Pronunciation: /taks/
Etymology: < Old French taxer < Latin taxare to censure, charge, compute.

1. Doms. A compulsory contribution to the support of government.
2. Non-doms. Contronymous to sense 1: A discretionary contribution to the support of government.

When I was young there was a tax-avoiding thing called a nondom, pronounced nond’m; now, the evidently same thing is a non-dom, with a fully rounded second syllable…

Tuesday, 10th February 2015

Kingsley Amis noted in 1966 that ‘The treatment of media as a singular noun […] is spreading into the upper cultural strata’, and thirty-odd years later that it ‘looks likely to prevail’. It has prevailed and that is no tragedy. However, a plural noun having been turned into an uncountable one, those now throwing around the phrase social medias may be going a bridge too far – by going ahead and counting it. But at present social medias has not spread beyond the middle cultural strata; the, ahem, social mediae.

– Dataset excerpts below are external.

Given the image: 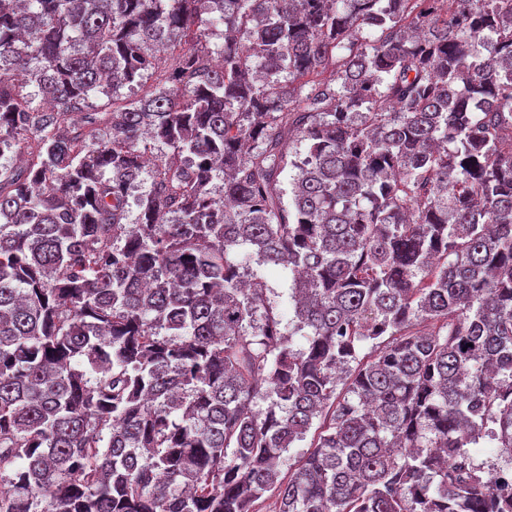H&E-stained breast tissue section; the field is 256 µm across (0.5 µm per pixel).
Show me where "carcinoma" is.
<instances>
[{"instance_id":"obj_1","label":"carcinoma","mask_w":512,"mask_h":512,"mask_svg":"<svg viewBox=\"0 0 512 512\" xmlns=\"http://www.w3.org/2000/svg\"><path fill=\"white\" fill-rule=\"evenodd\" d=\"M0 147V512H512V0H0ZM262 272L268 288L271 289V292H268L271 301L276 305L277 311L283 315V324L286 325L288 319H291L293 315L291 281L288 279V275L278 267H263Z\"/></svg>"}]
</instances>
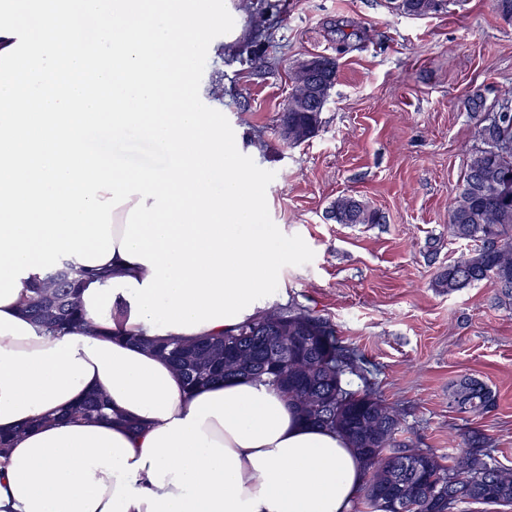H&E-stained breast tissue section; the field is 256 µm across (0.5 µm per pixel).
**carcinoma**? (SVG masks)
I'll return each mask as SVG.
<instances>
[{
	"label": "carcinoma",
	"instance_id": "obj_1",
	"mask_svg": "<svg viewBox=\"0 0 512 512\" xmlns=\"http://www.w3.org/2000/svg\"><path fill=\"white\" fill-rule=\"evenodd\" d=\"M446 0H388L397 15L424 18ZM309 93L293 86L288 100L305 95L282 113L288 145L313 138L334 81L308 79ZM476 132L481 146L469 156L453 205L448 209V234L477 243L435 277V287L454 293L484 280L493 281L499 300L512 304V117L494 123L485 115ZM338 224H379L378 210L354 196L333 205ZM87 272L71 264L38 279L26 314L41 329L59 333L81 321V283ZM130 341L167 359L191 388L244 377L268 385L288 397L301 417L342 434L364 458L368 479L354 512H443L448 494L461 493L459 503L512 505V469L490 462L489 439L478 430L463 436L461 451L448 460L424 452L402 437L403 418L392 404L369 389L355 390L346 376L365 379L355 353L339 344L336 329L325 319L296 306H273L251 320L192 341L178 338ZM493 391L474 378L448 389L451 408L482 416L495 407ZM107 404L89 396L66 412L79 419L106 418Z\"/></svg>",
	"mask_w": 512,
	"mask_h": 512
}]
</instances>
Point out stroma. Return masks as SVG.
Listing matches in <instances>:
<instances>
[{"instance_id": "stroma-1", "label": "stroma", "mask_w": 512, "mask_h": 512, "mask_svg": "<svg viewBox=\"0 0 512 512\" xmlns=\"http://www.w3.org/2000/svg\"><path fill=\"white\" fill-rule=\"evenodd\" d=\"M197 42L188 80L227 135L250 144L242 167L264 185L255 221L298 246L276 285L279 302L328 320L364 362L377 396L402 409L408 436L439 456L477 429L512 468V304L486 280L455 293L434 285L465 251L448 208L478 147L471 109L512 87V22L492 0H448L425 18L387 0H237ZM318 54L337 75L315 137L278 135L289 69ZM221 73L224 96L207 94ZM358 195L381 224H339L337 196ZM486 383L497 406L475 418L448 405L452 382Z\"/></svg>"}]
</instances>
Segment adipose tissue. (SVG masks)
Masks as SVG:
<instances>
[{"instance_id": "ef3b65f1", "label": "adipose tissue", "mask_w": 512, "mask_h": 512, "mask_svg": "<svg viewBox=\"0 0 512 512\" xmlns=\"http://www.w3.org/2000/svg\"><path fill=\"white\" fill-rule=\"evenodd\" d=\"M213 0H0V512H351L367 480L341 434L233 379L187 389L132 337L213 335L276 300L294 248L253 221L244 143L185 73ZM169 151L129 168L91 132ZM109 268L59 336L24 314L34 276ZM102 394L107 420L66 418ZM133 419L143 425L131 432Z\"/></svg>"}]
</instances>
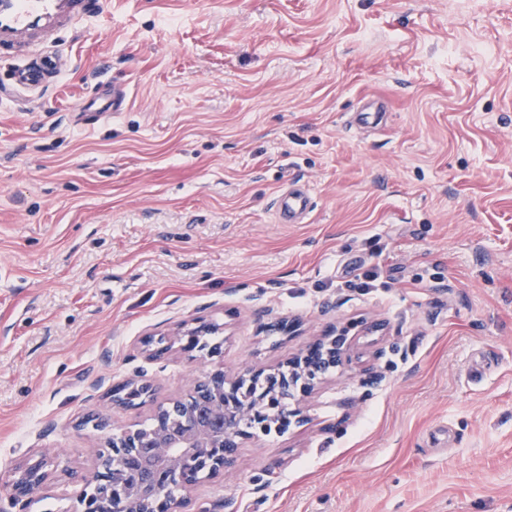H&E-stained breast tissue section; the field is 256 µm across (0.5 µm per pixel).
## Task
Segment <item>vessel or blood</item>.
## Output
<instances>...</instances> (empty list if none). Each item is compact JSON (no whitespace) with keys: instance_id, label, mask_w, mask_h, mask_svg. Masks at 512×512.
Returning a JSON list of instances; mask_svg holds the SVG:
<instances>
[{"instance_id":"vessel-or-blood-1","label":"vessel or blood","mask_w":512,"mask_h":512,"mask_svg":"<svg viewBox=\"0 0 512 512\" xmlns=\"http://www.w3.org/2000/svg\"><path fill=\"white\" fill-rule=\"evenodd\" d=\"M105 6L106 0H0V58L15 60L16 85L32 91L48 86L63 70L51 45L62 32L100 16ZM273 208L279 223L292 224L306 217L310 197L292 183Z\"/></svg>"}]
</instances>
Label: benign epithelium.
Returning a JSON list of instances; mask_svg holds the SVG:
<instances>
[{
	"label": "benign epithelium",
	"mask_w": 512,
	"mask_h": 512,
	"mask_svg": "<svg viewBox=\"0 0 512 512\" xmlns=\"http://www.w3.org/2000/svg\"><path fill=\"white\" fill-rule=\"evenodd\" d=\"M216 328L200 324L175 334L191 348ZM352 339L342 328L321 332L306 352L286 363L288 370L248 368L229 387L213 390L215 400L205 412L191 411L182 401L161 407L175 422L171 431L148 436L125 429L105 436L90 490L76 496L73 512H176L184 499L171 490H187L235 463L240 441L258 439L269 426L282 429L304 420L303 402L331 372L350 359ZM50 474L37 460L0 476L6 494L20 512L41 498Z\"/></svg>",
	"instance_id": "7a95c632"
}]
</instances>
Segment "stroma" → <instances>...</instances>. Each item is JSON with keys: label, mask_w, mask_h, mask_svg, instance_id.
Wrapping results in <instances>:
<instances>
[{"label": "stroma", "mask_w": 512, "mask_h": 512, "mask_svg": "<svg viewBox=\"0 0 512 512\" xmlns=\"http://www.w3.org/2000/svg\"><path fill=\"white\" fill-rule=\"evenodd\" d=\"M54 51L39 94L0 60V472L44 461L30 512H70L89 418L185 396L197 357L144 342L196 321L229 375L355 344L185 512H512V0H109ZM291 182L313 207L279 224ZM138 374L152 399L113 407Z\"/></svg>", "instance_id": "stroma-1"}]
</instances>
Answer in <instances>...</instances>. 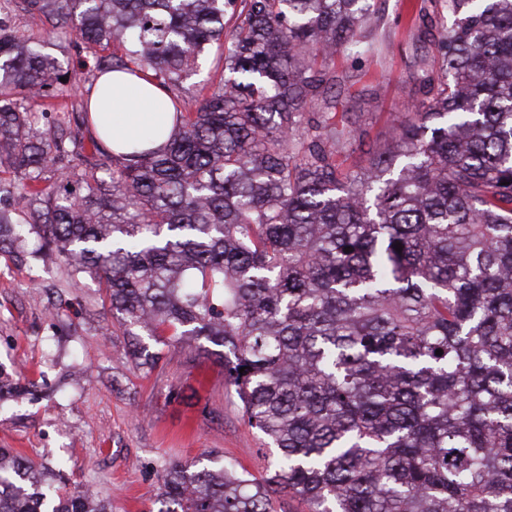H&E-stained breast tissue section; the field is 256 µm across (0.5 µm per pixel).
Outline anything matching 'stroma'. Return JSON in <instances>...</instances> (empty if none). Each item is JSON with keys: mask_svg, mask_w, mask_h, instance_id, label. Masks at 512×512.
Returning a JSON list of instances; mask_svg holds the SVG:
<instances>
[{"mask_svg": "<svg viewBox=\"0 0 512 512\" xmlns=\"http://www.w3.org/2000/svg\"><path fill=\"white\" fill-rule=\"evenodd\" d=\"M422 3L377 0L374 57L337 59L357 74L352 93L369 90L378 102L360 116L369 135L409 91ZM104 294L95 281L71 282L55 256L29 269L0 257V363L52 390L0 410V448L63 459L71 484L111 498L112 512H156L163 467L208 451L265 476L274 454L244 420L217 357L170 345L152 371L136 368Z\"/></svg>", "mask_w": 512, "mask_h": 512, "instance_id": "stroma-1", "label": "stroma"}]
</instances>
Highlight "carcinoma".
<instances>
[{"mask_svg":"<svg viewBox=\"0 0 512 512\" xmlns=\"http://www.w3.org/2000/svg\"><path fill=\"white\" fill-rule=\"evenodd\" d=\"M431 2L406 112L358 155L335 56L375 50L374 0H0V253L105 282L128 336L224 348L276 455L261 481L171 463L157 512H512V0ZM19 12L173 98L213 49L222 74L164 149L84 154L19 104L75 71ZM25 390L0 369V402ZM63 468L0 448V512H112Z\"/></svg>","mask_w":512,"mask_h":512,"instance_id":"carcinoma-1","label":"carcinoma"}]
</instances>
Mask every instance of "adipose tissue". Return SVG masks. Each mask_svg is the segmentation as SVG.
<instances>
[{
  "mask_svg": "<svg viewBox=\"0 0 512 512\" xmlns=\"http://www.w3.org/2000/svg\"><path fill=\"white\" fill-rule=\"evenodd\" d=\"M90 105L96 137L116 153L158 147L170 131L173 106L168 94L130 74L101 76Z\"/></svg>",
  "mask_w": 512,
  "mask_h": 512,
  "instance_id": "adipose-tissue-1",
  "label": "adipose tissue"
}]
</instances>
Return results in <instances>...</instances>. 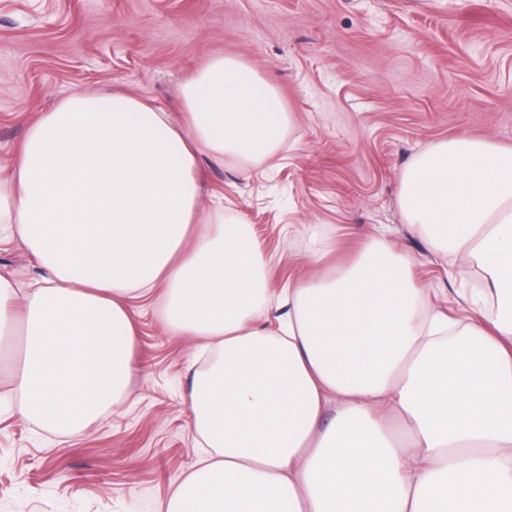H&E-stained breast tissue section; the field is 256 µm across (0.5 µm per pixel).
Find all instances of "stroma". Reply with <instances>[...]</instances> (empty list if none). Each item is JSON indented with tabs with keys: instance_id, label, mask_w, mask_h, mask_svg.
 I'll return each mask as SVG.
<instances>
[{
	"instance_id": "1",
	"label": "stroma",
	"mask_w": 512,
	"mask_h": 512,
	"mask_svg": "<svg viewBox=\"0 0 512 512\" xmlns=\"http://www.w3.org/2000/svg\"><path fill=\"white\" fill-rule=\"evenodd\" d=\"M222 54L256 67L291 114L271 159L203 165L272 290L311 273L315 224L338 241L329 269L381 234L412 256L418 285L452 292L447 260L402 215L400 175L443 140L512 146V0H0V166L62 97L109 86L176 113L180 86ZM0 276L23 288L40 270L5 244ZM128 307L131 396L74 433L25 413L19 349L0 355V512H158L192 471V343L154 298Z\"/></svg>"
}]
</instances>
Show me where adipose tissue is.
Listing matches in <instances>:
<instances>
[{"label":"adipose tissue","mask_w":512,"mask_h":512,"mask_svg":"<svg viewBox=\"0 0 512 512\" xmlns=\"http://www.w3.org/2000/svg\"><path fill=\"white\" fill-rule=\"evenodd\" d=\"M181 101L175 115L119 90L72 94L29 122L0 176V242L41 270L23 289L0 277L27 413L67 432L123 399L127 302L156 296L213 355L190 391L198 460L165 512H512V148L441 141L401 175L407 223L479 275L455 314L377 235L277 295L247 226L207 214L198 169L272 157L291 115L230 54Z\"/></svg>","instance_id":"ef3b65f1"}]
</instances>
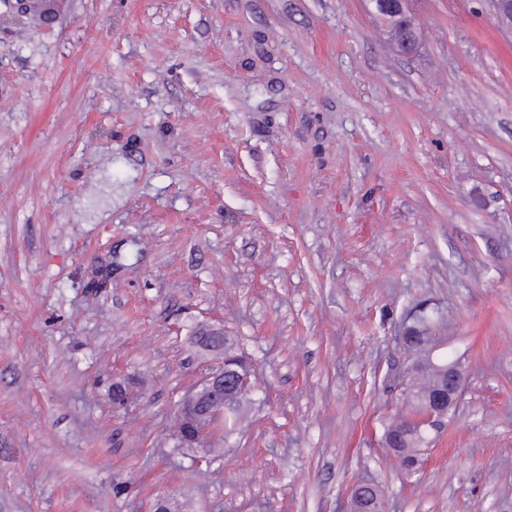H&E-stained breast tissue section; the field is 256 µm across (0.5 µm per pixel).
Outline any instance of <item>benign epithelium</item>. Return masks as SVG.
<instances>
[{"label":"benign epithelium","mask_w":512,"mask_h":512,"mask_svg":"<svg viewBox=\"0 0 512 512\" xmlns=\"http://www.w3.org/2000/svg\"><path fill=\"white\" fill-rule=\"evenodd\" d=\"M371 12L387 24L392 44L403 54H414L420 47L419 30L416 19L409 7L410 0H368ZM494 7L497 22L512 31V0H490ZM199 335L208 341L198 345V349L215 356L216 366L208 369L196 385L182 399L180 420L185 422L179 439L181 444L194 448L205 446L217 436L224 434V407L226 394L253 389L246 379H229V371L224 362V325L206 324L199 328ZM444 378L441 397L432 403L419 418L408 425L420 427L451 417L463 386V373L454 362L437 366ZM112 390L118 399L112 401L116 409L128 408L139 396L132 381L116 382Z\"/></svg>","instance_id":"obj_1"}]
</instances>
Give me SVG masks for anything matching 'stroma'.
I'll list each match as a JSON object with an SVG mask.
<instances>
[{"instance_id": "35a3bbf8", "label": "stroma", "mask_w": 512, "mask_h": 512, "mask_svg": "<svg viewBox=\"0 0 512 512\" xmlns=\"http://www.w3.org/2000/svg\"><path fill=\"white\" fill-rule=\"evenodd\" d=\"M0 0V512H512V33L490 0ZM428 308L456 411L417 476ZM223 321L256 388L211 465L172 438ZM143 394L114 410V381ZM371 12L387 24L392 44L403 54H415L420 47L416 19L410 0H368ZM412 324L407 327L406 336H402L404 343L415 349L421 342L431 343L434 336H426L428 333V322L430 317L425 310H416L411 316ZM430 430V429H429ZM428 431L419 434L417 431H398L396 429V420H392L389 422L384 429L383 434L385 435V440L389 448H386L394 457L400 460L402 463L405 462L406 470L408 474L412 475L417 470V462L418 456L420 453H417V448H427L430 444L431 439L427 441ZM391 448H395L399 451L402 456L398 453H394ZM404 458V461H403Z\"/></svg>"}]
</instances>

Monday, 15th September 2014

A study of seven hundred and five laptop keyboards has revealed that, as a result of what I call “wordpress” – the new-fangled fashion for running two words into one (hashtags, for example, and the barbarisms that accompany them) – the satisfying patinas on aged space bars are gradually becoming duller.

Wednesday, 16th July 2014

In the 1940s the Bernaysian version of public relations had caught on enough to be abbreviated for the first time. The same decade marked the end of received pronunciation’s heyday. By a coincidence symbolic of societal change in the short twentieth century, PR came in just as RP went out.